Michael Brown Sr., whose son’s death in Ferguson, Missouri by a police officer sparked a wave of protests in the Bay Area and around the country, met with hundreds of San Francisco high school students from across The City Monday evening to discuss issues regarding race and society.
Cepheus Johnson, known to the community as Uncle Bobby, is the uncle of Oscar Grant III, who was shot and killed by police in Oakland, and also spoke with students who gathered after classes let out for the day at Mission High School.
The student forum was held by Mission High School’s Black Student Union in conjunction with the NAACP. The forum was held in a crowded auditorium with large banners that read, “I can’t breathe” and “black lives matter all lives matter.”
A question-and-answer session was held with Brown Sr., Johnson and religious leaders in the community. Afterwards, the president of Mission High School’s Black Student Union, 16-year-old Hatim Mansori, listed actions that the students want to see implemented to protect the lives of people in San Francisco.
Mansori said that in the event of a police shooting a special prosecutor must be involved and that within San Francisco Police Department de-escalation policies, sensitivity training and local hiring should be prioritized. He said the “tragic unjust killings and failure to arrest people” has finally brought everyone to their feet:
“It just goes to show how much people care when power is corrupted.”
Many students asked the panel of speakers what they could do to help and ensure that both the lives and deaths of Michael Brown and Oscar Grant are remembered and honored. Other students expressed their frustration about inequality and wanted to know what was needed to see change in their community.
The Rev. Amos Brown spoke with students at the forum and urged those who are upset about racial inequality and police brutality to register to vote when they turn 18, reminding students that juries are comprised of registered voters.

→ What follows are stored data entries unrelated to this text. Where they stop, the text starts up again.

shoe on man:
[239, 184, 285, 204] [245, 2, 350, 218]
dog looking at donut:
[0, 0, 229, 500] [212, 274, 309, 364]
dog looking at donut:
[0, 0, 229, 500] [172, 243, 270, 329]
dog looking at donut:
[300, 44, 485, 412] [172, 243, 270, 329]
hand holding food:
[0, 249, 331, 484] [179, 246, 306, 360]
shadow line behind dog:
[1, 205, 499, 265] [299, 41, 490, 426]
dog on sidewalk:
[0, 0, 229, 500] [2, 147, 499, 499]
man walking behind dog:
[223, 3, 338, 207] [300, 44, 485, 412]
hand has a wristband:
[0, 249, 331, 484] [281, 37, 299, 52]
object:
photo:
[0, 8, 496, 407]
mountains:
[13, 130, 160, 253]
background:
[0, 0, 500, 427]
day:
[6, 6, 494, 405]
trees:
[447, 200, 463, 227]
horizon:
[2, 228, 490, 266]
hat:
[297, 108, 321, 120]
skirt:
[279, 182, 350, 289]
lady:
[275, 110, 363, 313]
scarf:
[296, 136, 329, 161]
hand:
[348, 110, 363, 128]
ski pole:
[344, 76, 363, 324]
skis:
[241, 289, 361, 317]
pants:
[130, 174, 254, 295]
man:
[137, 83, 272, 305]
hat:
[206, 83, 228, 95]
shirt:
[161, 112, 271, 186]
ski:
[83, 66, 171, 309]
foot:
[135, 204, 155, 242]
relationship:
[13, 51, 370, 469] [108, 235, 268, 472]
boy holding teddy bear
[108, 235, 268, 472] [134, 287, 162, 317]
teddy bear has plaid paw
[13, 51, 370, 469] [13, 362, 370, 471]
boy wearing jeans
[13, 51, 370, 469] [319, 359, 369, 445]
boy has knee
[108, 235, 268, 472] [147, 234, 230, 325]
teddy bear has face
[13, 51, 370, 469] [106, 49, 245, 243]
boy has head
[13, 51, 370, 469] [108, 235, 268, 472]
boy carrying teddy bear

Michael Brown Sr. encouraged students to stay in school and remember that by making art and music about their personal struggles and the struggles of others they can express themselves and make change.
Eric Guthertz, principal of Mission High School, also spoke to students, urging them to “think deeply” and the take action in a peaceful, respectful and collaborative way.
One student, a junior in high school, who spoke at the forum, said his brother, 16-year-old Richmond resident Leonard Bradley, was fatally shot in San Pablo in 2009 by a police officer. He said his brother was unarmed at the time and the coroner’s report indicated he had been shot five times by the officer.
He said it hurt to lose his brother but that it hurts more to know “that they continue to do it, as if our lives don’t matter, but our lives do matter.”
Before the students and panel dispersed, a group of students lay on the floor of the stage representing those who have been killed by police and urging students to keep up the fight for equality and justice.
During the student performance, performers chanted, “I can’t breathe” representing those who had been killed and in response, those in the auditorium chanted, “We’ll breathe for you.”